## REQUIRED WORK
The output is the lines below from the one with "- [Grace Notes](#grace-notes)" through the one with "- [Exceptions](#exceptions)", both included, printed exactly and with no other line.

## PROVIDED RECORDS
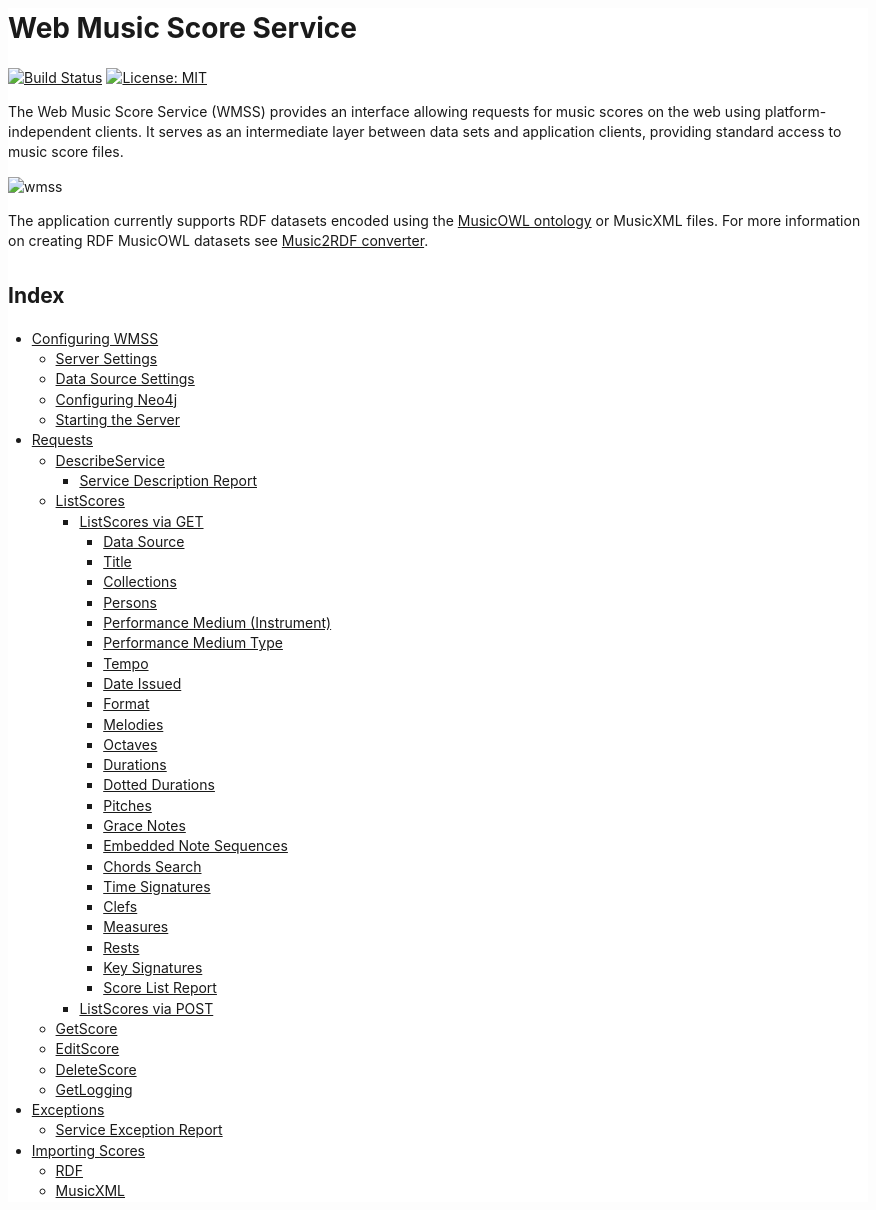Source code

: # Web Music Score Service 

[![Build Status](https://travis-ci.com/jimjonesbr/wmss.svg?branch=master)](https://travis-ci.com/jimjonesbr/wmss)
[![License: MIT](https://img.shields.io/badge/License-MIT-blue.svg)](https://opensource.org/licenses/MIT)


The Web Music Score Service (WMSS) provides an interface allowing requests for music scores on the web using platform-independent clients. It serves as an intermediate layer between data sets and application clients, providing standard access to music score files.

![wmss](https://github.com/jimjonesbr/wmss/blob/master/wmss/web/img/wmss.png)

The application currently supports RDF datasets encoded using the [MusicOWL ontology](http://linkeddata.uni-muenster.de/ontology/musicscore/mso.owl) or MusicXML files. For more information on creating RDF MusicOWL datasets see [Music2RDF converter](https://github.com/jimjonesbr/musicowl).  

## Index

- [Configuring WMSS](#configuring-wmss)
  - [Server Settings](#server-settings)
  - [Data Source Settings](#data-source-settings)
  - [Configuring Neo4j](#configuring-neo4j)
  - [Starting the Server](#starting-the-server)
- [Requests](#requests)
  - [DescribeService](#describeservice)
    - [Service Description Report](#service-description-report)
  - [ListScores](#listscores)
    - [ListScores via GET](#listscores-via-get)
      - [Data Source](#data-source)  
      - [Title](#title)      
      - [Collections](#collections)  
      - [Persons](#persons)  
      - [Performance Medium (Instrument)](#performance-medium-instrument)  
      - [Performance Medium Type](#performance-medium-type)
      - [Tempo](#tempo)    
      - [Date Issued](#date-issued)  
      - [Format](#format)  
      - [Melodies](#melody)  
      - [Octaves](#octaves)
      - [Durations](#durations)   
      - [Dotted Durations](#dotted-durations) 
      - [Pitches](#pitches)  
      - [Grace Notes](#grace-notes)  
      - [Embedded Note Sequences](#embedded-sequences-note-sequences-inside-chords)  
      - [Chords Search](#chords-search)  
      - [Time Signatures](#time-signatures)
      - [Clefs](#clefs)
      - [Measures](#measures)
      - [Rests](#rests)      
      - [Key Signatures](#key-signatures)  
      - [Score List Report](#score-list-report)  
    - [ListScores via POST](#listscores-via-post)
  - [GetScore](#getscore)
  - [EditScore](#editscore)
  - [DeleteScore](#deletescore)    
  - [GetLogging](#logging)
- [Exceptions](#exceptions)
  - [Service Exception Report](#service-exception-report)
- [Importing Scores](#importing-scores)  
  - [RDF](#rdf)
  - [MusicXML](#musicxml)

## FINISHED EXERCISE
      - [Grace Notes](#grace-notes)  
      - [Embedded Note Sequences](#embedded-sequences-note-sequences-inside-chords)  
      - [Chords Search](#chords-search)  
      - [Time Signatures](#time-signatures)
      - [Clefs](#clefs)
      - [Measures](#measures)
      - [Rests](#rests)      
      - [Key Signatures](#key-signatures)  
      - [Score List Report](#score-list-report)  
    - [ListScores via POST](#listscores-via-post)
  - [GetScore](#getscore)
  - [EditScore](#editscore)
  - [DeleteScore](#deletescore)    
  - [GetLogging](#logging)
- [Exceptions](#exceptions)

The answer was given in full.